From the logs, is the error message:
[2021-01-07 19:08:50] local.ERROR: Allowed memory size of 1887436800 bytes exhausted (tried to allocate 675803754 bytes) {"userId":1,"exception":"[object] (Symfony\\Component\\Debug\\Exception\\FatalErrorException(code: 1): Allowed memory size of 1887436800 bytes exhausted (tried to allocate 675803754 bytes) at /home/xxx/vendor/league/flysystem/src/Util/MimeType.php:205)
[stacktrace]
The memory_limit in the server is already set to -1 and restarted after setting it.
The relevant parts of the code:
DB::connection()->disableQueryLog();
$large_db = Model::with('regions', 'genes.gene_models.aro_categories')
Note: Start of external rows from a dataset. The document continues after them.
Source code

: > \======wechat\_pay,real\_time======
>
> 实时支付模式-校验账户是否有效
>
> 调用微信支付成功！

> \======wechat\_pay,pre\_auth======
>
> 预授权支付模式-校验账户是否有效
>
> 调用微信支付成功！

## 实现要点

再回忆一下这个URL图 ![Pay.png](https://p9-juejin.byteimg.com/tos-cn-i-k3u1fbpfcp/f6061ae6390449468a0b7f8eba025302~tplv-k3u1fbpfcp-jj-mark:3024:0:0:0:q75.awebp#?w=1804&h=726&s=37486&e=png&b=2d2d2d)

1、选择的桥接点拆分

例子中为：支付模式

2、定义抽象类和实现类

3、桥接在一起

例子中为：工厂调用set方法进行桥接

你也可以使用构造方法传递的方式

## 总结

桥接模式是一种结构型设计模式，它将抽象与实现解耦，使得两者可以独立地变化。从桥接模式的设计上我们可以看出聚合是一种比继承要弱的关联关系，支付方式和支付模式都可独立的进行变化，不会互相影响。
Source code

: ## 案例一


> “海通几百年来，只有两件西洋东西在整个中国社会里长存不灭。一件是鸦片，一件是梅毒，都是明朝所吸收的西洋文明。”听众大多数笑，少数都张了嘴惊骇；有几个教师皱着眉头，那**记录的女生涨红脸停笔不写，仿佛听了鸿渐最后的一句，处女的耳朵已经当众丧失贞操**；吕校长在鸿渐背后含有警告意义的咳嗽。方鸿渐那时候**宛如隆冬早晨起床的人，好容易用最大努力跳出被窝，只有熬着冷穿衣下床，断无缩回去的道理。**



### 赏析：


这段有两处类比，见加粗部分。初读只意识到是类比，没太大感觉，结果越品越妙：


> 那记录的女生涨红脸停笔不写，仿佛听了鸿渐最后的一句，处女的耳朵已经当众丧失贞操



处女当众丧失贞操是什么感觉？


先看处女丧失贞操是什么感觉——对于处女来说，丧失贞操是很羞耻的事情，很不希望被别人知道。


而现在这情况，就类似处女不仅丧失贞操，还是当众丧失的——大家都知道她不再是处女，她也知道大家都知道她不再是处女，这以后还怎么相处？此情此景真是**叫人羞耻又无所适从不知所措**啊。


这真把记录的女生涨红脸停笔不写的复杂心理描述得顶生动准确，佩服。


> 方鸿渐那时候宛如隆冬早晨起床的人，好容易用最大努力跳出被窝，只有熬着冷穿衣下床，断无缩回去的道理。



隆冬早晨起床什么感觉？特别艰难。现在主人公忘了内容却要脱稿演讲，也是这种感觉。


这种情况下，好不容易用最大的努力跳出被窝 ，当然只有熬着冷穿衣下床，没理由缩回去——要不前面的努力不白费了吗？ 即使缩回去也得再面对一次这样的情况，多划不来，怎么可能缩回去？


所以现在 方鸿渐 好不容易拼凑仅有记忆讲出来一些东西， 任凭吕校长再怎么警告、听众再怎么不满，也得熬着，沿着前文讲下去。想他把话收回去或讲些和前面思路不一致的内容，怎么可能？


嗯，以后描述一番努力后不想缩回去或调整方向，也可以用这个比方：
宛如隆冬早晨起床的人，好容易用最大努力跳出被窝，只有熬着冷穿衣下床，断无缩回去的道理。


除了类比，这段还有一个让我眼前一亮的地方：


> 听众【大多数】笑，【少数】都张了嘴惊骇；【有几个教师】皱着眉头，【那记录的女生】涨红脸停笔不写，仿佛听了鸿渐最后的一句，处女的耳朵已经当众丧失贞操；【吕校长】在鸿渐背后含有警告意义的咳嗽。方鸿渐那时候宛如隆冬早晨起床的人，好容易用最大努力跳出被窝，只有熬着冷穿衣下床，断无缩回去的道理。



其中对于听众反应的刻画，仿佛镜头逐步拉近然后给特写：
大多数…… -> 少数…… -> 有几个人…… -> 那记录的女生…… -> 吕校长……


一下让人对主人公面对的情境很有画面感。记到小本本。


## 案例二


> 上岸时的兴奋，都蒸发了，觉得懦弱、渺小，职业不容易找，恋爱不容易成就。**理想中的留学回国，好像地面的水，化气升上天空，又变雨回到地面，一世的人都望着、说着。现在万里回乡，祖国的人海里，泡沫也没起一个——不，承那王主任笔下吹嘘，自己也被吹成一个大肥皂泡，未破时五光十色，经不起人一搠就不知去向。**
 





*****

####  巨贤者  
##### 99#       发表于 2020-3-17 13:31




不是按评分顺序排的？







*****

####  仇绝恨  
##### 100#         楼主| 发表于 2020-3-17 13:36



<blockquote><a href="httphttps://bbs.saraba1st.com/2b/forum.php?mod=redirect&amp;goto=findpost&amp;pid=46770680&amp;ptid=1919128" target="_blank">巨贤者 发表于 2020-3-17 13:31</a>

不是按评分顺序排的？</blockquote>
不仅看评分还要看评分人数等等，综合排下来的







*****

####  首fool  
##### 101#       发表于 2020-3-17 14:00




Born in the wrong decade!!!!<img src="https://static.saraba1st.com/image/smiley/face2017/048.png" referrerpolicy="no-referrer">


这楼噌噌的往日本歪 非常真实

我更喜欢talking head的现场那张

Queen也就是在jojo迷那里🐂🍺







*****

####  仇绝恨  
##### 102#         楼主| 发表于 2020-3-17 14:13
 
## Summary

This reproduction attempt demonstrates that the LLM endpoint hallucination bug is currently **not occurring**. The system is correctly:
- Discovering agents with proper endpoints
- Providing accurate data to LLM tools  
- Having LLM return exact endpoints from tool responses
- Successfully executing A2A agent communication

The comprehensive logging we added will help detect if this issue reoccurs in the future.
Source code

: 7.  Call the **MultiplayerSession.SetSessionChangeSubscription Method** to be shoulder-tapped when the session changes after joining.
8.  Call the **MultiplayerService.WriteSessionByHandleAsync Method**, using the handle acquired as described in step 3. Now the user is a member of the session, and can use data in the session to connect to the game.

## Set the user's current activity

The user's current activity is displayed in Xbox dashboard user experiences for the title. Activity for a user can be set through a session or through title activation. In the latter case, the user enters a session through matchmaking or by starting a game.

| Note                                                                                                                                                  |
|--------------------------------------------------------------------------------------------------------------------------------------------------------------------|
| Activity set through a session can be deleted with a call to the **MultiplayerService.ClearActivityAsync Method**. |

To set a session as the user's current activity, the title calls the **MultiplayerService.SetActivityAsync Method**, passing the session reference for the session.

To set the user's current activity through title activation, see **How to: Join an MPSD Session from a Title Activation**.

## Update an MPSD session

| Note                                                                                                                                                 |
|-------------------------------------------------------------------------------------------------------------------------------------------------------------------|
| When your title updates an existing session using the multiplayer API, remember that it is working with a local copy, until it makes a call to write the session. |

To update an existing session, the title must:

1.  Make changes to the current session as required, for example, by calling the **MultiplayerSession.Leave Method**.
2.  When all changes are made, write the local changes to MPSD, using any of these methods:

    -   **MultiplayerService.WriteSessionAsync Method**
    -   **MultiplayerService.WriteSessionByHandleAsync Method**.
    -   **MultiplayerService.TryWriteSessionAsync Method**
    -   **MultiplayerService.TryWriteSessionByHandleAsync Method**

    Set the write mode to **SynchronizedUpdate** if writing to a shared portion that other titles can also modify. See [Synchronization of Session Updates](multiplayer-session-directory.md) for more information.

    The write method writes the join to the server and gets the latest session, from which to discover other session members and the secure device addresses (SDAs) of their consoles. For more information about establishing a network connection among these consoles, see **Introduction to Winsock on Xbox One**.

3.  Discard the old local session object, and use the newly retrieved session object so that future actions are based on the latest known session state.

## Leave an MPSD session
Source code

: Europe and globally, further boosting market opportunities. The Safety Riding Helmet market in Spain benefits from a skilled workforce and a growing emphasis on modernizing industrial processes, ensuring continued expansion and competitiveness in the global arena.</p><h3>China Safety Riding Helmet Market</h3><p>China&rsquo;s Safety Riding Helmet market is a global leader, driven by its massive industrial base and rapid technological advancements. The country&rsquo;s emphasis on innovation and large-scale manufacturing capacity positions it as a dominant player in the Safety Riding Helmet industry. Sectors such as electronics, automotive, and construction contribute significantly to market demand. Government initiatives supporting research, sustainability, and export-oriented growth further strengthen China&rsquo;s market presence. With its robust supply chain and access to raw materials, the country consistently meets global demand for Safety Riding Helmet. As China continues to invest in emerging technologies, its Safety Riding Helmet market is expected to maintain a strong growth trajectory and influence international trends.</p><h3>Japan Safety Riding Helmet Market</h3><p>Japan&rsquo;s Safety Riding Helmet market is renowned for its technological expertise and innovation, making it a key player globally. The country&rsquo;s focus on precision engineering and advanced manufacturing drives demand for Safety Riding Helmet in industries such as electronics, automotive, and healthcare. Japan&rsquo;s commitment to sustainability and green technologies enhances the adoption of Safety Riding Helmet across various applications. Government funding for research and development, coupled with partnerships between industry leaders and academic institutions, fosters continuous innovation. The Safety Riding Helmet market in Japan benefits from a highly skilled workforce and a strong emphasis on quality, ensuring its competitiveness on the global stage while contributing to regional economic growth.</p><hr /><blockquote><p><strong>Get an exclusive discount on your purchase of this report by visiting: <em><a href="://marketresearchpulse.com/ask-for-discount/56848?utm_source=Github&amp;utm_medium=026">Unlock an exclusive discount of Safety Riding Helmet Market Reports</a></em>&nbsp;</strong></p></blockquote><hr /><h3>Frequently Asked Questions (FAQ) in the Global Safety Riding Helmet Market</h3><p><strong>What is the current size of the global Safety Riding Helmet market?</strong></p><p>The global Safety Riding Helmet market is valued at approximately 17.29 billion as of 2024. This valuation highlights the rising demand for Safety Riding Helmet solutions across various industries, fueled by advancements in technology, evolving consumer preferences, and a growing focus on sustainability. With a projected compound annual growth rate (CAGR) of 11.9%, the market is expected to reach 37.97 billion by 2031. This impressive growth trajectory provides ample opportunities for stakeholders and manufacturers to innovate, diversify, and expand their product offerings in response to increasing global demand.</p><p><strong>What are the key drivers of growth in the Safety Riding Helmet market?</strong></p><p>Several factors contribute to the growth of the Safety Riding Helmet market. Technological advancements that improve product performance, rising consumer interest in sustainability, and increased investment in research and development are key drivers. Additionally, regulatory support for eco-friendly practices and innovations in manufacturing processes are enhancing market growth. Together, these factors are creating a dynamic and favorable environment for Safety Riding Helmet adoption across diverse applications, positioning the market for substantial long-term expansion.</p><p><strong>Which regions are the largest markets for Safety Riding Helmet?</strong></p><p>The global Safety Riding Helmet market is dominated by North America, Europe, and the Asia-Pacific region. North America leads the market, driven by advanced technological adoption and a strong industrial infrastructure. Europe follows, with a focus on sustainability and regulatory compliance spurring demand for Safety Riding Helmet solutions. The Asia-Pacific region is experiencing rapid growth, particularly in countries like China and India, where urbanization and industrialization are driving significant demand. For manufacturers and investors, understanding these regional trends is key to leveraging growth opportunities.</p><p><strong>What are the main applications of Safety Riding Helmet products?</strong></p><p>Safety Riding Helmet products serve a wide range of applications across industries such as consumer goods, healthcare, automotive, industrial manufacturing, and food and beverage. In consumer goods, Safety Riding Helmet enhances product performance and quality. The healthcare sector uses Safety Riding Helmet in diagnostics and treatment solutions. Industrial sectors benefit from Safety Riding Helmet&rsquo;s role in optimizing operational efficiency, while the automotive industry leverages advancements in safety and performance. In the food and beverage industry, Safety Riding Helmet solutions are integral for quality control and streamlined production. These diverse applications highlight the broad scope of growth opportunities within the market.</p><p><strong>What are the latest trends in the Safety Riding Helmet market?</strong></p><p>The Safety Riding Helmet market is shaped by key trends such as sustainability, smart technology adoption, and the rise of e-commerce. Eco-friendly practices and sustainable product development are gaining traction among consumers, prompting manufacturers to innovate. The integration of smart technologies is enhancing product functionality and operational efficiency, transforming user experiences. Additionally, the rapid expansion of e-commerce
->where('curated', '<>', 4)
->get();
$db_JSON = $large_db->toJSON();
Storage::disk('public')->put("database_$date.json", $db_JSON);
DB::connection()->enableQueryLog();
According to MySQL, the whole database is around 170M, according to meminfo, the server has 1962MB memory, so I do not totally understand why it cannot load the records - although since the database would be updated, I would like to create it in a way that it won't crash for similar reasons in the future either.
Is there any smarter way to export the database without exceeding the memory limit? Some kind of buffering?
Thank you for any suggestions!
toJSON()
converts the model to an array, then uses PHP's native json_encode()
to convert data to json. Laravel Docs.
This answer gives an estimate of the memory efficiency of moving between PHP arrays and JSON with json_encode()
and json_decode()
. In the calculations of the answerer, PHP arrays consumed approximately 9 times as much memory as the data JSON serialised.
Taking a naive approach to the question, we can assume that we'd need about 10x as much memory as the size of the resulting JSON file to just dump the data to a file (if we're going via a PHP array).
170MiB x 10 is pretty close to your memory limit. Including the extra memory overheads in Laravel's objects, it makes sense that you're blowing through all your available memory.
The best option is to come up with some sort of option to dump the database which skips loading it into PHP objects. I'd suggest writing a MySQL query which writes JSON directly to a file, then returning the resulting JSON file.